## What to do
Please write what comes next in the mailing-list reply about ViewVC and Trac, picking up right after its final sentence.

## Quoted passage
# # # # # # #

2009-07-01 Thread Nicolas Sylvain
On Wed, Jul 1, 2009 at 7:40 PM, Jeremy Orlow  wrote:

> Can I do something like this with ViewVC?
> http://trac.webkit.org/changeset?new=45...@trunk&old=45...@trunk
>  Also,
> is there any reason we can't implement multiple tools?  I assume the upkeep
> isn't that high.
>

There is no reason. We could implement both, if it's easy to install. (i.e.
no sql backend of stuff like that. Viewvc can read the subversion repo
directly and it's just a single python file).

If you have experience with installing trac and want to help, you can ping
me and we can see how hard it would be. Otherwise you can file a Feature
request and assign it to bevc and I and we'll see what we can do.

# # # # # # #

Dataset entries:

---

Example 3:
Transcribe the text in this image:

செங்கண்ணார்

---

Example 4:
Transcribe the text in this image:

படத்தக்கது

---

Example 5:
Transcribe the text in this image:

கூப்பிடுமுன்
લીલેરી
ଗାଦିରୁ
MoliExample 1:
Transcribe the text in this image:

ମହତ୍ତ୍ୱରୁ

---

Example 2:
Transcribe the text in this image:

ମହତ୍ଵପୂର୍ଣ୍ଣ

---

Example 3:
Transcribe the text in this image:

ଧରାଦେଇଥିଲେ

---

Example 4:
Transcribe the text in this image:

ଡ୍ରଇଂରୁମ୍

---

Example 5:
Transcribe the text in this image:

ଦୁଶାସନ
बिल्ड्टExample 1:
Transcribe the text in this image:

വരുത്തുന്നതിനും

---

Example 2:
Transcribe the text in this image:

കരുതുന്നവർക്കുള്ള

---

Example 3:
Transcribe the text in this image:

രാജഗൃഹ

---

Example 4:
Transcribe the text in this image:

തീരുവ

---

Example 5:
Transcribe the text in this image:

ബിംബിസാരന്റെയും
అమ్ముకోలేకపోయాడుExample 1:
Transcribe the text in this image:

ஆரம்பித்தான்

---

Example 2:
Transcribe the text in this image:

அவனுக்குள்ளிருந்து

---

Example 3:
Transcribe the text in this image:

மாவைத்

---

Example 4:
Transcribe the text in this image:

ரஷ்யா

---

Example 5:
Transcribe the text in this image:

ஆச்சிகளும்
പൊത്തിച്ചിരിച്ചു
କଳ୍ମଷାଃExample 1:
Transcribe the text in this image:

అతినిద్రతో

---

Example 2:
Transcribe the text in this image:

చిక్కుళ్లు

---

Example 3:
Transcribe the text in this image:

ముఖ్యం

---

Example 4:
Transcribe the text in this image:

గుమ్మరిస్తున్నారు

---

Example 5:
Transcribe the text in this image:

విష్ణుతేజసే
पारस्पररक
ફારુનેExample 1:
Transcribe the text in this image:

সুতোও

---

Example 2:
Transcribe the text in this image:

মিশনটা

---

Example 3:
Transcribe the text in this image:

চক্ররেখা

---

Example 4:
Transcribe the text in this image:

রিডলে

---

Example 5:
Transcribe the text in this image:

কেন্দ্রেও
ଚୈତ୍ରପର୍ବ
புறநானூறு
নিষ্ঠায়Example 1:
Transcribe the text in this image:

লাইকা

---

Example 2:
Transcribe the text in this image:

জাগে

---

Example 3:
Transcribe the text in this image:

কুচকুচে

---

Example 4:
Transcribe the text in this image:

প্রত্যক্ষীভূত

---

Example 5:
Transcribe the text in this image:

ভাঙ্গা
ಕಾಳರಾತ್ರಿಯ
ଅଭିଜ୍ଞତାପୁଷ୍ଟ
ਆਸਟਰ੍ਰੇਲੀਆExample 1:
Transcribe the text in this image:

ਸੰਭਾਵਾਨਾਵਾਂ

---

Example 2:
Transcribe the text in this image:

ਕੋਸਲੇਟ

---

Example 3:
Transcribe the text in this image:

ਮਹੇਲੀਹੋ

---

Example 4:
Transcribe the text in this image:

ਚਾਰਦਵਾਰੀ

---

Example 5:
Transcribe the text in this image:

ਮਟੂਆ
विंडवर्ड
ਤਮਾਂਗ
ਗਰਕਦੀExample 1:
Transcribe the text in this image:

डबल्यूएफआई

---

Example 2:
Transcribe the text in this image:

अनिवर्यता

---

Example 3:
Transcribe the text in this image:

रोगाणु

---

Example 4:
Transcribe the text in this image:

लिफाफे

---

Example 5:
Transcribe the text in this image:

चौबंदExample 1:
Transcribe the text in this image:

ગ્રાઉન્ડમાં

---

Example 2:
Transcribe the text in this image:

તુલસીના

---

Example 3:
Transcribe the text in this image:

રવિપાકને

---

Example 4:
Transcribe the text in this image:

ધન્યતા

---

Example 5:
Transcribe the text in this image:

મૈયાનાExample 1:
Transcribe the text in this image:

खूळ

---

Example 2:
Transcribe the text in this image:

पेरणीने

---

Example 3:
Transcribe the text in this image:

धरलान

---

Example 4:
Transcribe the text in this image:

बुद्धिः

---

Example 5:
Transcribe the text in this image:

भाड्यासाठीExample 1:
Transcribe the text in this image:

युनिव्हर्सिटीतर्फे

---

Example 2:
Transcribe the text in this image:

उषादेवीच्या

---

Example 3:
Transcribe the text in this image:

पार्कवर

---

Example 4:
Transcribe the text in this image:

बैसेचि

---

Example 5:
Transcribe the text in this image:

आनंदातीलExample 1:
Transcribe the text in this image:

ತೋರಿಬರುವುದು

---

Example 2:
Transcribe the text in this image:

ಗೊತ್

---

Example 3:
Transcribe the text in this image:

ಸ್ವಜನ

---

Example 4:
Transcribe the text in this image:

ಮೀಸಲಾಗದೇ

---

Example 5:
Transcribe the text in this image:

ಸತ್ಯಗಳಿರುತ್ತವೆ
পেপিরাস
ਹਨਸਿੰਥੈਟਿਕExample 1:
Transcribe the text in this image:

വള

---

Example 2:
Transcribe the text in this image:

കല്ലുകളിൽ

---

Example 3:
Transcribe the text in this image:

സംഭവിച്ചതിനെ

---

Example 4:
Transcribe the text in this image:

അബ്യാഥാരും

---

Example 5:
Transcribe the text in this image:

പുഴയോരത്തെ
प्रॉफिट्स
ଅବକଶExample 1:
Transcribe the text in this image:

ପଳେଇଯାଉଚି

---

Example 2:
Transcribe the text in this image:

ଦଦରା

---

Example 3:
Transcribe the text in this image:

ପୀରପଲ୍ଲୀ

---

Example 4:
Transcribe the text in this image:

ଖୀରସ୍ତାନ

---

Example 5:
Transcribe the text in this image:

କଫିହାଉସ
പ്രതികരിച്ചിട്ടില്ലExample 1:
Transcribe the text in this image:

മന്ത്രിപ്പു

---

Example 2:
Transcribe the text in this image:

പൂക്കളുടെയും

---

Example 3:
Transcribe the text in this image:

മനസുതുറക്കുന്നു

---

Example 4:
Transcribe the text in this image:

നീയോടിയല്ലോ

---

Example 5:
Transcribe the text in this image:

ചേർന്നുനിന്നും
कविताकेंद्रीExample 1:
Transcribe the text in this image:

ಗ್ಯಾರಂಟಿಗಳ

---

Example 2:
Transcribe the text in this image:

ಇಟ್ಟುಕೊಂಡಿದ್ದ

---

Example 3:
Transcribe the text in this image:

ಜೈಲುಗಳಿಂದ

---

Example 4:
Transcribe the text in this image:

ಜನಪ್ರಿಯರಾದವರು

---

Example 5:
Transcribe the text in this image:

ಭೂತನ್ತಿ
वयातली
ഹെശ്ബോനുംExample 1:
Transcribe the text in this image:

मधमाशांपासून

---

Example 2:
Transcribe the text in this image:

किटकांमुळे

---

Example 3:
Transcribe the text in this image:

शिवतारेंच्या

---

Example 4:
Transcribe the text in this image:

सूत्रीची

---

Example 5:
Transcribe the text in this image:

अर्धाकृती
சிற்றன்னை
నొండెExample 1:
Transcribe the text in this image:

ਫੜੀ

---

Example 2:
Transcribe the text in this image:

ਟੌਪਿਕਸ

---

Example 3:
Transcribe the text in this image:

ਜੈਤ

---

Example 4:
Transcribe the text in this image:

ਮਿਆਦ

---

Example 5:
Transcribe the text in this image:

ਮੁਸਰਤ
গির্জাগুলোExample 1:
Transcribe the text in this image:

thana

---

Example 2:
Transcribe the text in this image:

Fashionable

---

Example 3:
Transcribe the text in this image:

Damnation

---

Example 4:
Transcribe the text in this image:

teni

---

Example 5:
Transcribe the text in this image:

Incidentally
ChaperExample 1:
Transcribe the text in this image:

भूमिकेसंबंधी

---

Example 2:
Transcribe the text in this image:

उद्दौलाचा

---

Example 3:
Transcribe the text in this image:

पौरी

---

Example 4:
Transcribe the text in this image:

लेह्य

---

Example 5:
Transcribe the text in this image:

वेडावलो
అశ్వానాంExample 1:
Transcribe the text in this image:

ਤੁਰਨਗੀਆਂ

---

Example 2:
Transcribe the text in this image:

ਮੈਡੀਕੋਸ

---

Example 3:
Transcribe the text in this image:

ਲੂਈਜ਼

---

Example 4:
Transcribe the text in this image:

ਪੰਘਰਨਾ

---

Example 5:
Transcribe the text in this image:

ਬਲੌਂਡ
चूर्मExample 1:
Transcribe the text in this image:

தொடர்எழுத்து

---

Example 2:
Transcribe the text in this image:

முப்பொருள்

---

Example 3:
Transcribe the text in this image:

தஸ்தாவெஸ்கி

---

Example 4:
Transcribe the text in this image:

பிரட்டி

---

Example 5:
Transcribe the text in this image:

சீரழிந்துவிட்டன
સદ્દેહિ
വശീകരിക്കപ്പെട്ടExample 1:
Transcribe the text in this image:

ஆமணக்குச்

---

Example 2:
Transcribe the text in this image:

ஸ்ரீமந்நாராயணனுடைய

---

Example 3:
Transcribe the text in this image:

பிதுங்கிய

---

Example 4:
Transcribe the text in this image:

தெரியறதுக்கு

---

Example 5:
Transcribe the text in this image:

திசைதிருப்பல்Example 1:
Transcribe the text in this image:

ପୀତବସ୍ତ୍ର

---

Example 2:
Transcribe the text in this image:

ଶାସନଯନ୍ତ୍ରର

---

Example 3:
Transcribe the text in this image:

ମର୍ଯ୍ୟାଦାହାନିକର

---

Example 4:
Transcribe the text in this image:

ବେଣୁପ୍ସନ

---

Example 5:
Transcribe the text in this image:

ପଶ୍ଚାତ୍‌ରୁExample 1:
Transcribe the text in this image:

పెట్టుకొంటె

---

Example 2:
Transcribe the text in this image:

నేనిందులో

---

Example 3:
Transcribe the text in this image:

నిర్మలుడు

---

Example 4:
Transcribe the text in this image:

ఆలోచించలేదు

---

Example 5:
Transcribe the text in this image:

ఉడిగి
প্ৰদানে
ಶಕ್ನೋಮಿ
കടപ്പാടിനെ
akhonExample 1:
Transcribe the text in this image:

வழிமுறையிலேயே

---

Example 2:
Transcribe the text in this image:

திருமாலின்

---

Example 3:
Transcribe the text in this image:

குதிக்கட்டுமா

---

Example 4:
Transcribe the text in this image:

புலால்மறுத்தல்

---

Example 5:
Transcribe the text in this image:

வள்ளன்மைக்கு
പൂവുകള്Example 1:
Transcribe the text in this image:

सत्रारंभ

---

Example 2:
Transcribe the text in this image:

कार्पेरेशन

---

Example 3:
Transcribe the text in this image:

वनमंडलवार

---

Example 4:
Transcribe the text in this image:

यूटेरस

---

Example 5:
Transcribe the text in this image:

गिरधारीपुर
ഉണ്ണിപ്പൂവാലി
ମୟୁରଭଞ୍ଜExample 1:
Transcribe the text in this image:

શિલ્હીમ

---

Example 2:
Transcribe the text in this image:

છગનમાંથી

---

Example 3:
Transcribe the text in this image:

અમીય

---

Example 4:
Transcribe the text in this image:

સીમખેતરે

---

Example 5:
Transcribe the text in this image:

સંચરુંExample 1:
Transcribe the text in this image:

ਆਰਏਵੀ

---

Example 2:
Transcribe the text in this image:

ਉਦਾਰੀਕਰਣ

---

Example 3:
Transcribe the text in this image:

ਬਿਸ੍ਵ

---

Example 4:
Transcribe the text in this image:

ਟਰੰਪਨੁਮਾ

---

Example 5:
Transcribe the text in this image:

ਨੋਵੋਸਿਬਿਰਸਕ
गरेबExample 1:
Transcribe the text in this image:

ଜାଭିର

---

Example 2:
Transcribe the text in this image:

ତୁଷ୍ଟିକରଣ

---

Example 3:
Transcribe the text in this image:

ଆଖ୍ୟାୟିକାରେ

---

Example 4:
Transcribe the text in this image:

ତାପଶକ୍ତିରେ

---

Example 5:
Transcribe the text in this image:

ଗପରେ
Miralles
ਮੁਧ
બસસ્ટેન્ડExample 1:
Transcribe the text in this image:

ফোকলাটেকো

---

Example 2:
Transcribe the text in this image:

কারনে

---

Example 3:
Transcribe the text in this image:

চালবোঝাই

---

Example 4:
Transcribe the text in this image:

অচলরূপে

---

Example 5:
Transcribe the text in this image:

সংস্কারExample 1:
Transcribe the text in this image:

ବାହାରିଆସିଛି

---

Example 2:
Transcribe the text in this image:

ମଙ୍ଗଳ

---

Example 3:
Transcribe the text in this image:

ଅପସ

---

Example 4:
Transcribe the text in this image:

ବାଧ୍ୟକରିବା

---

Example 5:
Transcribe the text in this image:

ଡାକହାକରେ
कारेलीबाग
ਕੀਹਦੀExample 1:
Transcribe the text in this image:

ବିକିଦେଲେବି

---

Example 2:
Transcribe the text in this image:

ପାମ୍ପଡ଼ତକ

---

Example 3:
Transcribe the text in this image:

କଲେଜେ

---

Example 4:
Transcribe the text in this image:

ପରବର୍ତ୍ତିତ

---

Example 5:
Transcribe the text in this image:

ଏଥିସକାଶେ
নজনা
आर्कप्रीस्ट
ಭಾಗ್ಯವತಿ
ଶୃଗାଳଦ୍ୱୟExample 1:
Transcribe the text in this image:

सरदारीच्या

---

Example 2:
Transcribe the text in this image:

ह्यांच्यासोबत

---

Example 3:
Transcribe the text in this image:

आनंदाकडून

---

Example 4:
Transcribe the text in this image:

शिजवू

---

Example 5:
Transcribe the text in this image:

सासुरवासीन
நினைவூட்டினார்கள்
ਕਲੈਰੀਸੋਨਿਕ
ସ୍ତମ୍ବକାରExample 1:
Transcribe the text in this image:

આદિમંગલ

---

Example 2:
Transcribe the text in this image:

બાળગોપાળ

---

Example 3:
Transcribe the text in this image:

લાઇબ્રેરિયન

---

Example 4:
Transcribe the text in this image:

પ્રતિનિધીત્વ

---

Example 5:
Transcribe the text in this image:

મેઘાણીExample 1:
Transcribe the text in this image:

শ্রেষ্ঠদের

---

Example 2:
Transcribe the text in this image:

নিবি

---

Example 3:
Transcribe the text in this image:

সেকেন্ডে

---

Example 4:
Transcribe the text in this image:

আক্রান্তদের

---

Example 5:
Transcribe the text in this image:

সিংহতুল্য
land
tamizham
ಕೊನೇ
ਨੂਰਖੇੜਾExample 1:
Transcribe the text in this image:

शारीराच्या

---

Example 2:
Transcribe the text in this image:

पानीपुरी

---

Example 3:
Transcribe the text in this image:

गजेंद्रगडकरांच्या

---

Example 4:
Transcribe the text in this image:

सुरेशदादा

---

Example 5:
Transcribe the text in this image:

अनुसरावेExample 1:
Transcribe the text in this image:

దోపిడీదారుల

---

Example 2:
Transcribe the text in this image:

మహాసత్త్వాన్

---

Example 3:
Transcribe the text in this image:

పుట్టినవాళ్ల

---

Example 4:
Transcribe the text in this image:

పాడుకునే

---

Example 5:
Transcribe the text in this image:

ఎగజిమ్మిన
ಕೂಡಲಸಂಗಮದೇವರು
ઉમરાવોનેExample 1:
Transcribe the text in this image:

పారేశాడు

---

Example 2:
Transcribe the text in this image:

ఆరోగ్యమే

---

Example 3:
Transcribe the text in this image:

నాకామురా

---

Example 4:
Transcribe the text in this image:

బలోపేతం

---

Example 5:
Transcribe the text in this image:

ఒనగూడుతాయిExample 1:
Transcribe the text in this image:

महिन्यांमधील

# # # # # # #

## Result
Nicolas


>
>
> On Wed, Jul 1, 2009 at 7:31 PM, Peter Kasting wrote:
>
>> On Wed, Jul 1, 2009 at 7:27 PM, Jeremy Orlow  wrote:
>>
>>> Is there any reason we use ViewVC rather than something like trac (for
>>> example, trac.webkit.org)?  I wouldn't exactly call Trac amazing, but
>>> there are a few cool features that I definitely missin ViewVC.
>>
>>
>> I sincerely hope we do not switch from ViewVC to Trac, which has a far
>> more annoying interface for viewing source IMO (especially version
>> annotation UI).  I am sad every time I have to view WebKit source (which is
>> frequently).
>>
>> Now if we could just turn off the pagination in ViewVC (why was that ever
>> added?!)...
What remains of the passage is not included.